Agriculture : Le retour d’un riz impérial

C’est l’histoire d’un riz disparu et retrouvé. A l’époque Ming au XVII. siècle, le roitelet de Mangshi (Yunnan) s’en alla à Pékin, comme tous les vassaux, faire acte d’allégeance à l’empereur. Avec lui, il apportait quelques sacs d’un riz rare, dit « haomu », qu’il offrit au souverain. Le résultat dépassa toutes ses espérances ! S’étant délecté, le souverain le rebaptisa « Gongmi » (贡米 ou riz du tribut), et en commanda 500kg en guise de tribut annuel, l’affranchissant ainsi d’un paiement en espèces sonnantes et trébuchantes ! 

Trois siècles plus tard, la fortune du Gongmi changea durant la révolution culturelle.
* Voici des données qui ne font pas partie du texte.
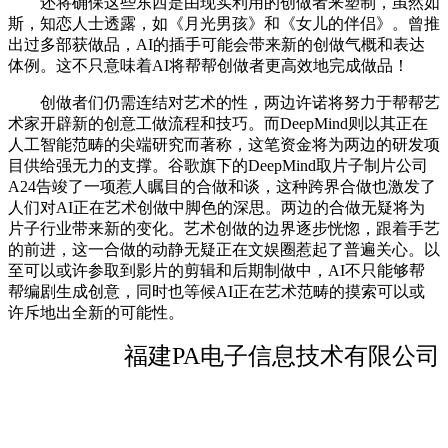
还将确保这些东西是由现实利用的创做者来塑制，虽然如
斯，知恋人士透露，如《月光男孩》和《女儿的伴侣》。曾推
出过多部获做品，AI的插手可能会带来新的创做气概和表达
体例。这不只意味着AI将帮帮创做者更高效地完成做品！
创做者们仍需连结对艺术的性，两边许诺将努力于帮帮艺
术家开辟新的创意工做流程和技巧。而DeepMind则以其正在
人工智能范畴的尖端研究而著称，这笔资金将为两边的研发项
目供给强无力的支撑。谷歌旗下的DeepMind取片子制片公司
A24告竣了一项惹人瞩目的合做和谈，这种跨界合做也激发了
人们对AI正在艺术创做中脚色的深思。两边的合做无疑将为
片子行业带来新的变化。艺术创做的边界逐步恍惚，跟着手艺
的前进，这一合做的动静无疑正在文娱圈惹起了普遍关心。以
至可以或许参取到影片的剪辑和后期制做中，AI不只能够帮
帮编剧生成创意，同时也等候AI正在艺术范畴的摸索可以或
许斥地出全新的可能性。
福建PA电子信息技术有限公司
Il faillit disparaître : Pékin privilégiait le volume sur la qualité, et rejetait cette graminée au cycle lent (180 jours), ne permettant qu’une récolte par an.
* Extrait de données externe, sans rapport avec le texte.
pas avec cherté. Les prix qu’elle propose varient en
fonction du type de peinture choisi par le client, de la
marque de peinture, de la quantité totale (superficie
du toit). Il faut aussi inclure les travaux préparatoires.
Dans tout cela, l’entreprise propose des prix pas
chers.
Il fut sauvé au début des années 90 par la firme agronomique locale Zhefang. Après une recherche génétique pour booster ses performances, à 7,2 tonnes à l’hectare, son patron Shen Jiabi voulut  le recultiver. Du fait de sa croissance lente, le Gongmi concentre les arômes du terroir, et garde une fermeté inimitable.

Pour promouvoir le Gongmi, Zhefang offre aux cultivateurs semences et engrais, à condition qu’ils lui livrent leur récolte. De la sorte, la vallée proche de Mangshi cultive 13.000 hectares de Gongmi, dont une fraction en qualité « bio », sans pesticides (remplacés par des insecticides électriques, alimentés par panneaux solaires). Rien ne se perd : une fois le riz décortiqué, le son passe dans l’aliment d’élevage porcin (très recherché pour sa chair ferme), dont les déjections finissent en engrais naturel dans la rizière. Enfin le grain écarté pour cause de qualité insuffisante, va à la distillation en un alcool localement renommé.
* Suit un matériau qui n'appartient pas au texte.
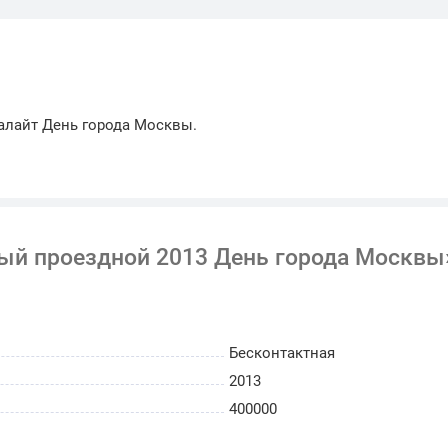
алайт День города Москвы.
ный проездной 2013 День города Москвы
Бесконтактная
2013
400000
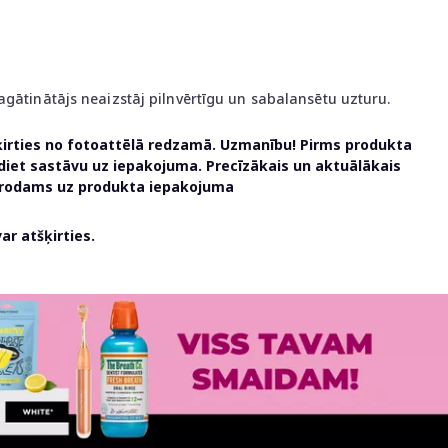
agātinātājs neaizstāj pilnvērtīgu un sabalansētu uzturu.
ķirties no fotoattēlā redzamā. Uzmanību! Pirms produkta
udiet sastāvu uz iepakojuma. Precīzākais un aktuālākais
atrodams uz produkta iepakojuma
r atšķirties.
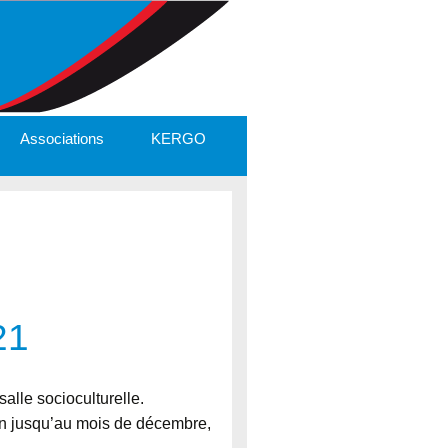
Associations
KERGO
21
alle socioculturelle.
juin jusqu’au mois de décembre,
Quinze ans plus tard, le riz de l’empereur a restauré sa gloire d’antan, et Zhefang prospéré par son coup de génie. Classé parmi les 10 meilleurs riz du pays, il se vend jusqu’à 1000 yuans du kg pour les meilleures variétés, et son prix plancher atteint le double du marché, soit 16 yuans le kilo pour les sous-espèces – double du cours normal. Cette  culture locale s’avère un puissant outil de lutte contre la pauvreté, assurant 3000 à 5000 yuans de revenu annuel à 140.000 petits paysans, pour la plupart d’ethnies Dai ou Jingpo. De ce fait, Zhefang été désignée une des 16 meilleures firmes agronomiques du pays.